Extend lowering to support POT-indirect address computation.
All calls between different bins (executable segments) must be lowered using
page offset table (POT) indirect address computation when pagerando is
enabled. This patch adds support to ARMISelLowering to support this
indirection. The ARMPagerandoOptimizer pass then optimizes intra-bin calls back
to direct calls, since references within the same bin are guaranteeed to have a
fixed PC-relative offset.
For example, the direct call to foo:
BL <ga:@foo>
will be selected as the following, assuming foo is placed in a randomly located
bin:
cp#0: foo(potoff) cp#1: foo(binoff) %foo_potoff = LDRi12 <cp#0>, 0 %foo_bin_addr = LDRrs %R9, %vreg1 %foo_binoff = LDRi12 <cp#1>, 0 %foo_addr = ADDrr %vreg2, %vreg3 BLX %foo_addr
Constant pool entry #0 is the offset into the POT table of the bin containing
foo, and entry #1 is the relative offset of foo from the beginning of that bin.
Together these constant pool entries allow us to index the POT and add an offset
to compute the dynamic address of foo.
Inside pagerando bins, global addresses not in the GOT are computed with
approximately the following instruction sequence:
cp#0: global(gotoff) %got_addr = LDRi12 %R9, 0 %got_off_global = LDRi12 <cp#0>, 0 %global_addr = ADDrr %got_addr, %got_off_global
This sequence loads the address of the GOT into %got_addr from the first POT
entry. The constant pool entry containing the GOT-relative offset of @global is
then added to %got_addr to compute the dynamic address of @global. After this
sequence, %global_addr contains the dynamic address of @global.

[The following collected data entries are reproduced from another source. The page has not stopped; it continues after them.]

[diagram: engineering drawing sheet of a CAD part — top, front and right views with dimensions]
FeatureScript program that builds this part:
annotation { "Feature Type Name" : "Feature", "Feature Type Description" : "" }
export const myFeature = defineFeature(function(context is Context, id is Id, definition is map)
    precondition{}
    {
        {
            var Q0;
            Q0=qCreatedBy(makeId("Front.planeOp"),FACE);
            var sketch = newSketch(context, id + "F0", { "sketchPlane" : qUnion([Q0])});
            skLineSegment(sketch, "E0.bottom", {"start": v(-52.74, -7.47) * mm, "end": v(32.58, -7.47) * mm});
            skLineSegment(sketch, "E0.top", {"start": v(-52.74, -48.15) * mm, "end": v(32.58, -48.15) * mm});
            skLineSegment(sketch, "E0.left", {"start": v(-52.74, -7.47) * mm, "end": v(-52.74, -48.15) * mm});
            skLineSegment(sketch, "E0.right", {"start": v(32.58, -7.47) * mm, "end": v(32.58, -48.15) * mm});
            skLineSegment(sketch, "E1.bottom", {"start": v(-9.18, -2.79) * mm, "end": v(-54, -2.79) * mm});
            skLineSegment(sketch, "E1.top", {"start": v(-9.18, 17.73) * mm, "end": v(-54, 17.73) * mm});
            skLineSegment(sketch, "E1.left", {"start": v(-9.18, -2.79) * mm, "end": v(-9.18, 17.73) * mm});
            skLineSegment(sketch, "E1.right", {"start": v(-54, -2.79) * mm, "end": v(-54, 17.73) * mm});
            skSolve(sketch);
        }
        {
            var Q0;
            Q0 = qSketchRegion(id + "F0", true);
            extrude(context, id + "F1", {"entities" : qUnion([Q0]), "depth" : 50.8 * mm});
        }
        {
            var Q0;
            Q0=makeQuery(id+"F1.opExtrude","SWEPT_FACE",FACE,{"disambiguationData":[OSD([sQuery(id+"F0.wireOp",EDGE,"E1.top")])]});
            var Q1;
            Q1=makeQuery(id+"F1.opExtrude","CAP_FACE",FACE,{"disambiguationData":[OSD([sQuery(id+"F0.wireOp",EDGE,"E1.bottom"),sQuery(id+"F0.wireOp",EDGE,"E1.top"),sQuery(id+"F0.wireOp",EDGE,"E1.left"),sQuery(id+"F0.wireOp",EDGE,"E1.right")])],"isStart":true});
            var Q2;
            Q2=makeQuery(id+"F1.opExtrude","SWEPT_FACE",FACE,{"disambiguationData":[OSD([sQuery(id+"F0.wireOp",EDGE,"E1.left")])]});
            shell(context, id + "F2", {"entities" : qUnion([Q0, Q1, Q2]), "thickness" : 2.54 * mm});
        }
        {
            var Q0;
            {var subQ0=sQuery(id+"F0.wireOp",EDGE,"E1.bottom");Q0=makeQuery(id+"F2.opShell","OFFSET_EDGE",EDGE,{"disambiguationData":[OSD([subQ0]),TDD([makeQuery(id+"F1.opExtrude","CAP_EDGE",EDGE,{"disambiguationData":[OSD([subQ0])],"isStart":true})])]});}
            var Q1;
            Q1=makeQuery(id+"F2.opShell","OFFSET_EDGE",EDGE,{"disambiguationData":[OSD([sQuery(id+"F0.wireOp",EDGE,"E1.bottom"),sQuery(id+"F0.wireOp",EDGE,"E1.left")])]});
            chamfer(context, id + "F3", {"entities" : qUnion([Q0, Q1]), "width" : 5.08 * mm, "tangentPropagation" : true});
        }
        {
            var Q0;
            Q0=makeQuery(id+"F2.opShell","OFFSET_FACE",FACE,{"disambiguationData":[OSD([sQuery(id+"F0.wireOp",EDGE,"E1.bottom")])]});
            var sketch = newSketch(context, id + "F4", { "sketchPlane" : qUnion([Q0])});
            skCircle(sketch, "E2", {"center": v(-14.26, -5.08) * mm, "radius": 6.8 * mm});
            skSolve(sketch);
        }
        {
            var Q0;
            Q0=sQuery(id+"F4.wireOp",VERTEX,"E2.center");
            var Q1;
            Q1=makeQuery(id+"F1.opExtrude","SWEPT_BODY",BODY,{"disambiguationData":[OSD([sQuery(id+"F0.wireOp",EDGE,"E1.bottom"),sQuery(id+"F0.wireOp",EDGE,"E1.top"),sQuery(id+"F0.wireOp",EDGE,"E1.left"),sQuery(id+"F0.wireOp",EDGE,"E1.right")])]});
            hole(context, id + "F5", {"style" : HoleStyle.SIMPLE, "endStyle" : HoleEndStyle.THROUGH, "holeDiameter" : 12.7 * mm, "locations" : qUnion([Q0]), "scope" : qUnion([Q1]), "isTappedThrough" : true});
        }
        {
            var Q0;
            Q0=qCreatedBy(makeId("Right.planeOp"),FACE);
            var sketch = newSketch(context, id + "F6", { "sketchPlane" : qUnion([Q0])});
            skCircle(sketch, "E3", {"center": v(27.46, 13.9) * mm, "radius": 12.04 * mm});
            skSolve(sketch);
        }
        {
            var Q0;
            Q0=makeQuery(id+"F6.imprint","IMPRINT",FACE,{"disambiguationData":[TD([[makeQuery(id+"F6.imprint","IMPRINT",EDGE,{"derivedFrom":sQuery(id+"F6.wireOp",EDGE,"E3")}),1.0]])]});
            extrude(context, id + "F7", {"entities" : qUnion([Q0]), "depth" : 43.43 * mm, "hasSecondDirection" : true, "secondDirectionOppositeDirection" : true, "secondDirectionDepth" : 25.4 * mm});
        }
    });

Global addresses found in the GOT are loaded in the conventional way (using a
got_brel relocation on a constant pool entry), once the GOT address is loaded
from the first POT entry.
This patch set (D37580, D37581, D37582, D37583, D37584, D37585, D37586, D37587)
is a first draft of the pagerando implementation described in
http://lists.llvm.org/pipermail/llvm-dev/2017-June/113794.html.
What happens if LTO is not used? Is it just that only the current module gets put into bins and the rest isn't which is sub-optimal but correct or is it fatal? If it is fatal is there any way of asserting that LTO is required, if not then can the comment be expanded?